>> Start Supplied entries

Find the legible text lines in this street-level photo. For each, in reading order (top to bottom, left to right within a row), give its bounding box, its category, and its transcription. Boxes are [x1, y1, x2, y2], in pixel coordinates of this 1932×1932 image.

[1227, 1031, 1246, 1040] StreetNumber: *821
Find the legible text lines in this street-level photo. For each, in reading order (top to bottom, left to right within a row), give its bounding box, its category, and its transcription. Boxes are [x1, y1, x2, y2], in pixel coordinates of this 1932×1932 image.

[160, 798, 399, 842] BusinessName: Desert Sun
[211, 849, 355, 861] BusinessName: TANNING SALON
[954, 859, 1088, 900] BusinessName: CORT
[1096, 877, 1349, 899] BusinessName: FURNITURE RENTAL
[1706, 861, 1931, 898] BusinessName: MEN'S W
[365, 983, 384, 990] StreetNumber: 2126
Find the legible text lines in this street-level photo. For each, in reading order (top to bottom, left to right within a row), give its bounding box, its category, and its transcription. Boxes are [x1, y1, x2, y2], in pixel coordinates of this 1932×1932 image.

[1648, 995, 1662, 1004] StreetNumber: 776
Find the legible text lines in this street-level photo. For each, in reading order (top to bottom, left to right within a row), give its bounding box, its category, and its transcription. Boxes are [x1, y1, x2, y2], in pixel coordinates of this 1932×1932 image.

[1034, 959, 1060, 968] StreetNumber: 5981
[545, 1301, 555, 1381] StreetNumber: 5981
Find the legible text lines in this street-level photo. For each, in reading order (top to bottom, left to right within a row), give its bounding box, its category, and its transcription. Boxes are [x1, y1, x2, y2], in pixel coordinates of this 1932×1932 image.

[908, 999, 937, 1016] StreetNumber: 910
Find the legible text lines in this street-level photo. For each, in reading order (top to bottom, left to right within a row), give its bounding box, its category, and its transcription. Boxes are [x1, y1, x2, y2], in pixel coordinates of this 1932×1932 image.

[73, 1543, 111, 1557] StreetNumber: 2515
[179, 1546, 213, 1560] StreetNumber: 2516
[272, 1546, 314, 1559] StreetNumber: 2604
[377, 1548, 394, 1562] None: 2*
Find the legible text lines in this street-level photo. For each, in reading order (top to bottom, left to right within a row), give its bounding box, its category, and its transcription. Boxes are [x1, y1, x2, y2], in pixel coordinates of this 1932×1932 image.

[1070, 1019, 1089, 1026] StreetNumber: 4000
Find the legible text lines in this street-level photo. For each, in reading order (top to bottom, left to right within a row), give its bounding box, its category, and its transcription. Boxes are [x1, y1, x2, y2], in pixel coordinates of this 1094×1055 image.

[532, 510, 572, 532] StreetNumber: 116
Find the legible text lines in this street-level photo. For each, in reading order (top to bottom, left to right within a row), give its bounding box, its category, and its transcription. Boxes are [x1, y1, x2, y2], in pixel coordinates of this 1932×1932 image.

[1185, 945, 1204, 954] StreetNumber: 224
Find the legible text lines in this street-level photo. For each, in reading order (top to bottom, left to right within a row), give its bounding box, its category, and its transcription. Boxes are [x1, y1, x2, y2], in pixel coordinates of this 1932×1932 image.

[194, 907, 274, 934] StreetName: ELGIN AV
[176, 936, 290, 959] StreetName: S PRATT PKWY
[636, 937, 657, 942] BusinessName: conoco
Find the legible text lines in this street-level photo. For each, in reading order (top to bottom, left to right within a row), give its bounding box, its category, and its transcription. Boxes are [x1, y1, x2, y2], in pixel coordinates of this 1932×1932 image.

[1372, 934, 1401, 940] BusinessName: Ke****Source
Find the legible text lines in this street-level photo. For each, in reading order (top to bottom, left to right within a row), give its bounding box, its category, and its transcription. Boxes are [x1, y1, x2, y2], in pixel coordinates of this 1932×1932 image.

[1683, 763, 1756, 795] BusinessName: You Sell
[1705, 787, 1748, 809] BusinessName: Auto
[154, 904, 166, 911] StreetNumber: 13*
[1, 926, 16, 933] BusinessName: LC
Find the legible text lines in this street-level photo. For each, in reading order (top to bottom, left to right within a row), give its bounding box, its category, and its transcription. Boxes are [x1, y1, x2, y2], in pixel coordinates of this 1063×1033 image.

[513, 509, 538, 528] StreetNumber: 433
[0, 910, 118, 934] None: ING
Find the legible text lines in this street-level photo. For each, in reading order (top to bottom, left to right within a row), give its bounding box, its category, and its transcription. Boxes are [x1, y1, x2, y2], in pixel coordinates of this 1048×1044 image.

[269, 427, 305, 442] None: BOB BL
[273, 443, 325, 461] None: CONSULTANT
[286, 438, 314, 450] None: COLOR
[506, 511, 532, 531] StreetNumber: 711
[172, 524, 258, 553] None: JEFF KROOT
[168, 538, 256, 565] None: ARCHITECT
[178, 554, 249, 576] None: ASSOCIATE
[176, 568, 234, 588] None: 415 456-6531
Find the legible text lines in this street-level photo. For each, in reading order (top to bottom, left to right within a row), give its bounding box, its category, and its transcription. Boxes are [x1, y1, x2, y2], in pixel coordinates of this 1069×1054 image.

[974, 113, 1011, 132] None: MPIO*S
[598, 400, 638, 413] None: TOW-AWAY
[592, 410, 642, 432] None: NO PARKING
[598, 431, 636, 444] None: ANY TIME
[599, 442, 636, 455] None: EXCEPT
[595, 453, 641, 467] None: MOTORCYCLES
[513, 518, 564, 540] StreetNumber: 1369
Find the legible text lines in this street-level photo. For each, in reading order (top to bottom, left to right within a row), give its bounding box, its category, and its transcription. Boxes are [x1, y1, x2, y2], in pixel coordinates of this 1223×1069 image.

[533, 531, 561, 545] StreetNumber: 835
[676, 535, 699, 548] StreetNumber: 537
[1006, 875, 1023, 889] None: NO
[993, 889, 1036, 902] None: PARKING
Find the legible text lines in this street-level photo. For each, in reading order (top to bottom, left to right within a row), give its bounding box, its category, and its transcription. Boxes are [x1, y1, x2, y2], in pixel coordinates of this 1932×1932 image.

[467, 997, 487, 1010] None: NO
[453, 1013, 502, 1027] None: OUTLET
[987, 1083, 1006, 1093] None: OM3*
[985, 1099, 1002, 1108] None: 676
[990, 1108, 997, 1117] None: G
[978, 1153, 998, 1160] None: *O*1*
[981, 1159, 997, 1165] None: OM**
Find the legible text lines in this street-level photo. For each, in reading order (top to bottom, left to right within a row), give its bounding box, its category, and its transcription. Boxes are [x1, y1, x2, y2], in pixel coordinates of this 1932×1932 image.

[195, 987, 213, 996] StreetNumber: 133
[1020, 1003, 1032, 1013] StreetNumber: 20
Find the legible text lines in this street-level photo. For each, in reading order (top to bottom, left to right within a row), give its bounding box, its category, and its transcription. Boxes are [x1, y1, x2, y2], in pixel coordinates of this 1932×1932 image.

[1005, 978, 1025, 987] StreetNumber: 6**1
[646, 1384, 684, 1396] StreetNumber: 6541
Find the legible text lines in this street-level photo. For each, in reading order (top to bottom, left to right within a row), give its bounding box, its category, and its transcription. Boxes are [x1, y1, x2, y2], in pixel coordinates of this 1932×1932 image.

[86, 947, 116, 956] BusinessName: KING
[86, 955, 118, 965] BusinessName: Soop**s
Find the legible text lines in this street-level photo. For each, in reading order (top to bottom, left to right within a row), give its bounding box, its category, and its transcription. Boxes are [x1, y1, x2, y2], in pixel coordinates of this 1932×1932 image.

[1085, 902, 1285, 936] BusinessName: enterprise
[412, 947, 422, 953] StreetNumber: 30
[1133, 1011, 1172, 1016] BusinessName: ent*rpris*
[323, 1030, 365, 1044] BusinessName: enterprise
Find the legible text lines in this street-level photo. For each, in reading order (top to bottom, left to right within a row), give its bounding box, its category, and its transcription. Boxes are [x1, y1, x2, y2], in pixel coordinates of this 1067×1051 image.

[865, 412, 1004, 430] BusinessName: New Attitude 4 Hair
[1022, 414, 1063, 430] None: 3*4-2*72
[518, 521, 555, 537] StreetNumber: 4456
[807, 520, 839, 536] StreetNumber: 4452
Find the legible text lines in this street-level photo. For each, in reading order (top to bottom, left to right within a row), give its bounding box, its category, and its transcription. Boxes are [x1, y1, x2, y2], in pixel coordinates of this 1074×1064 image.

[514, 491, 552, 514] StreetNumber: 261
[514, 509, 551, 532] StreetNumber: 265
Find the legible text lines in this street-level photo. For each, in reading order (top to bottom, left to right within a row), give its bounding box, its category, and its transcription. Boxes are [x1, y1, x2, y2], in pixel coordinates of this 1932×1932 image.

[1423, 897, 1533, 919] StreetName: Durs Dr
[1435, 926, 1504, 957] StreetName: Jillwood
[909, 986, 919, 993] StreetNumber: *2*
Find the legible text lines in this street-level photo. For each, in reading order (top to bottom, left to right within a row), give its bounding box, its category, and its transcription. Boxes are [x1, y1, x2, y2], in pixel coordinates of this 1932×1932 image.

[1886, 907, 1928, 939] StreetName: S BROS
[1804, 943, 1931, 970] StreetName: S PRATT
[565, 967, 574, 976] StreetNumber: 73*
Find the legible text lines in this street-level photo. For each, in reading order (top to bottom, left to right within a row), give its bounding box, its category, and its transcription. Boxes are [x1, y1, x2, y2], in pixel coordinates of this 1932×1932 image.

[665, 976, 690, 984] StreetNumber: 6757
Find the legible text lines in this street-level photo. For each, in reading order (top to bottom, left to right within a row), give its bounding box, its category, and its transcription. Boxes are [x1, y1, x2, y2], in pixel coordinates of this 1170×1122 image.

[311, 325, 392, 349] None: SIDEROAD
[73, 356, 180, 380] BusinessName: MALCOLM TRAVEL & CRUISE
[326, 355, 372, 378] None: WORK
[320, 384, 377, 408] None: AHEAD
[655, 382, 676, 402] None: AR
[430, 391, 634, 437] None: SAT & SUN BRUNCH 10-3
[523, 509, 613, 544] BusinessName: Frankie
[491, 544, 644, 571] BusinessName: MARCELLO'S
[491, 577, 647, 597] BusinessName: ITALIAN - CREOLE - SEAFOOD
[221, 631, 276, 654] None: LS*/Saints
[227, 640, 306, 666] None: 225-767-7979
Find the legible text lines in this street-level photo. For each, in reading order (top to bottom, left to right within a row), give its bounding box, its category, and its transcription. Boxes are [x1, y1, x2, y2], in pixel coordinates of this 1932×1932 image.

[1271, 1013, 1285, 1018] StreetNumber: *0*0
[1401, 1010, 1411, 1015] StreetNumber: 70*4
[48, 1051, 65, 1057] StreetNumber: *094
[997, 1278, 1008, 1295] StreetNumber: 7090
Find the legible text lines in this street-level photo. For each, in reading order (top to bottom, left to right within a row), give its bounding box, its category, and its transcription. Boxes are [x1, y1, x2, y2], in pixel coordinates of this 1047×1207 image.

>> End Supplied entries

In the material above, could you reproduce the stretch from the line containing "this 1074×1064 image." through the line containing "[514, 509, 551, 532] StreetNumber: 265", swapping "legible" for "readable" and leaving everything else unchanged?

# Reply
Find the readable text lines in this street-level photo. For each, in reading order (top to bottom, left to right within a row), give its bounding box, its category, and its transcription. Boxes are [x1, y1, x2, y2], in pixel coordinates of this 1074×1064 image.

[514, 491, 552, 514] StreetNumber: 261
[514, 509, 551, 532] StreetNumber: 265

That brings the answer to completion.